そこで、ALSOKでは低消費電力の通信を可能とするBluetooth Low Energy技術を使用し、カバンや靴など外出時に自然と身につけていただき易い軽量小型かつ廉価な「みまもりタグ」を開発しました。このタグを感知した市民のスマートフォンや地域に設置した感知器がその位置情報を保護者に伝え、地域ぐるみで見守るという新たな形態のサービスを2017年6月より開始しました。
IoT事例の概要
サービス名等、関連URL、主な導入企業名
「みまもりタグ」
サービスやビジネスモデルの概要
- ご高齢者様やお子様など見守る対象の方に「みまもりタグ」を身に着けていただく。ひもを通してカバンに付けたり、専用の靴に入れることが可能です。
- ご近所の方や学校関係者など地域住民などの市民ボランティアの方々に無料のスマホアプリ「みまもりタグアプリ」をインストールいただきます。
- 「みまもりタグ」を携帯した見守る対象の方が、「みまもりタグアプリ」をインストールしたスマートフォンや商業施設等に設置した「みまもりタグ感知器」とすれ違った際に、自動的に位置情報をサーバーに送ります。
- 保護者は、「みまもりタグアプリ」から契約した「みまもりタグ」の位置情報の履歴を確認でき、捜索する際の一助とすることが可能です。また、対象者の近くに居る方に情報提供を呼びかけることもできます。
- 「みまもりタグアプリ」をインストールした市民、「みまもりタグ感知器」を設置した商店などが多ければ多いほど位置情報の精度が上がり、地域ぐるみの見守りネットワークが構築できます。
内容詳細
(1)利用シーン
- 高齢者、スマートフォンを持たない小さな子供を持つ家庭の他、介護施設、学校など。
- 「みまもりタグアプリ」のダウンロードや「みまもりタグ感知器」の設置などで、地域の協力が欠かせないサービスです。「みまもりアプリ」使用者には「みまもりタグ」情報提供の数に応じて貢献度を見えるようにしています。
(参考)「みまもりタグアプリ」Google Play、App Storeから無料ダウンロード可能。現在約1万ダウンロード。
(2)特長
- 軽量小型:カバンや靴など自然と装着しやすいタグ
- 省電力:約1年間動作可能
- 廉価:「みまもりタグ」料金(税別)機器2,200円、月額250円
- 情報の匿名性:位置情報と「みまもりタグ」識別情報のみを送信し、保護者には契約した「みまもりタグ」の情報のみを提供。
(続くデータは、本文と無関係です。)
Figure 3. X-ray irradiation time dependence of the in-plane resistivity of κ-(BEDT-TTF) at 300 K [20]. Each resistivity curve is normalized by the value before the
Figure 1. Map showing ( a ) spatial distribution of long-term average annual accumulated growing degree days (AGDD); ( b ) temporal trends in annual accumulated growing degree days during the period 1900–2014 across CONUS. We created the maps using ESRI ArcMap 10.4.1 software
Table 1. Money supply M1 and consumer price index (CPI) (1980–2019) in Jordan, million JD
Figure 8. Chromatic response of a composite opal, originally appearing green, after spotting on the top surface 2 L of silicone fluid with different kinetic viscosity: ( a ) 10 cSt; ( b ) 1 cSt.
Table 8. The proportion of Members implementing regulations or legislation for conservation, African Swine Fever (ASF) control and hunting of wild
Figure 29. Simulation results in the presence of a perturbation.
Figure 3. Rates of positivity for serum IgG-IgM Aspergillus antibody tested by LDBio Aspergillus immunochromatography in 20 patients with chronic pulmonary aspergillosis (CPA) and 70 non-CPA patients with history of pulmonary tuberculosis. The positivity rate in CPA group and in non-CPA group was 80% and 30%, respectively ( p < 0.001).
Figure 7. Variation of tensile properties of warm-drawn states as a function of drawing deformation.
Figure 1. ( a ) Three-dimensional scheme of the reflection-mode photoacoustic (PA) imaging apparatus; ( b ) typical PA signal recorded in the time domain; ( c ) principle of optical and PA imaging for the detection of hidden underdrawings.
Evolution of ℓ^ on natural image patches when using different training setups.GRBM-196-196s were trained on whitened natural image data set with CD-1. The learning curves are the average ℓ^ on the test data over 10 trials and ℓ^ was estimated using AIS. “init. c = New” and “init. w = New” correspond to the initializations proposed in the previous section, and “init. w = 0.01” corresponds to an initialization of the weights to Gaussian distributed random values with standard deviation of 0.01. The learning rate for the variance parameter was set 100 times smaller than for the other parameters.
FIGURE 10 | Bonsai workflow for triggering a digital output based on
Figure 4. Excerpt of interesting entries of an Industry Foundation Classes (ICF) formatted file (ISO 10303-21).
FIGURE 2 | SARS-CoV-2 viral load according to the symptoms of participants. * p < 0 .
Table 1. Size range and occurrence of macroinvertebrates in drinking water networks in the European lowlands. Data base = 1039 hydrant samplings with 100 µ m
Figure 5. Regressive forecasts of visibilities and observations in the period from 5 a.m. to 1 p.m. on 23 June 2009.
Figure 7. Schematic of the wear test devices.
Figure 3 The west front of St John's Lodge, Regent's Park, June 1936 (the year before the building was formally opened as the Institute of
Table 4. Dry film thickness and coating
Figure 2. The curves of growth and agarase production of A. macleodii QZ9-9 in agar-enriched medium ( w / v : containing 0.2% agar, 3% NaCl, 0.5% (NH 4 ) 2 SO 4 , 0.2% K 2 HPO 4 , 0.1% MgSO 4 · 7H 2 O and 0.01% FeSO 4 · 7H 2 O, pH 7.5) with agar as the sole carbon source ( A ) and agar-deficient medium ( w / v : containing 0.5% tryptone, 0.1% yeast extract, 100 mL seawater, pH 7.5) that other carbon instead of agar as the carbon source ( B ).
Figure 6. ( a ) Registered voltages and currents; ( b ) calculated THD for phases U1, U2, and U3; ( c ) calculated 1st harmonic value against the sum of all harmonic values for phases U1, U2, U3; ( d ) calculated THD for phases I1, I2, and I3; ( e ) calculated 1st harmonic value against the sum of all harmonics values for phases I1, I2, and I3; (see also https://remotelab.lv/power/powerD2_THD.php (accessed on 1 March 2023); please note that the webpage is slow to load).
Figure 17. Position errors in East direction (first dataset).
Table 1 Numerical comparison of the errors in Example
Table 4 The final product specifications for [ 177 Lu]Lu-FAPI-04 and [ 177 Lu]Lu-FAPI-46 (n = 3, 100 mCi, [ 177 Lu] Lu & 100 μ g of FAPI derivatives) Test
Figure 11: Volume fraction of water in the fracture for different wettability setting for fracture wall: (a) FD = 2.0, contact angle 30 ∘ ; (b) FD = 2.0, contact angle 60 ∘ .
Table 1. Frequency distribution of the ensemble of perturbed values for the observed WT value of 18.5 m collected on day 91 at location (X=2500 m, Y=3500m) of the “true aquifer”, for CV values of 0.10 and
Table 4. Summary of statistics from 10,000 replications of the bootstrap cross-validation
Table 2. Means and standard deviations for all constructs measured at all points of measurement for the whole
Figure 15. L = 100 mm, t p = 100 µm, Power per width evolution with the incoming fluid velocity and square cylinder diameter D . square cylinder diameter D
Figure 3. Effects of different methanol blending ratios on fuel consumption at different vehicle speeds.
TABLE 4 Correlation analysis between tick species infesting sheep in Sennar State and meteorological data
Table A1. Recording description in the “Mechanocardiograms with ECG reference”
サーバー内には見守り対象や市民ボランティアの情報は保持しません。
概要図
取り扱うデータの概要とその活用法
「みまもりタグ」識別情報および位置情報のみ(個人を特定する情報はありません)
事業化への道のり
苦労した点、解決したハードル、導入にかかった期間
- 企画開発段階で、最も難しい見守り対象として認知症患者を想定ました。ALSOKでは介護事業も行っておりその現場との意見交換の中で、徘徊する方が何も持たずに外に出られること、靴だけは履く傾向があることから、靴にも装着できる設計としました。
- 「みまもりタグ感知器」「みまもりアプリ」の普及がポイントです。国土交通省事業、厚生労働省事業に採用され、対象地域での実証例を作り、他の自治体にも実際に見ていただくことにより水平展開を図っています。
- 自治体が地域防犯対策の一環でカメラを設置する際に、カメラと「みまもりタグ感知器」をセットで提案しました。これが評価され採用いただくこともあり、普及を推進できました。
技術開発を必要とした事項または利活用・参考としたもの
自社開発。低消費電力通信を可能とするBluetooth Low Energy技術を採用。
今後の展開
現在抱えている課題、将来的に想定する課題
- ご協力いただく市民ボランティアや、「見守り感知器」の設置普及が課題です。
- 自動販売機や宝くじ販売売場など、設置に協力的な業種もあることに気付きました。地域や社会に貢献できるメリットを説明し、協力企業等を増やしていきたい。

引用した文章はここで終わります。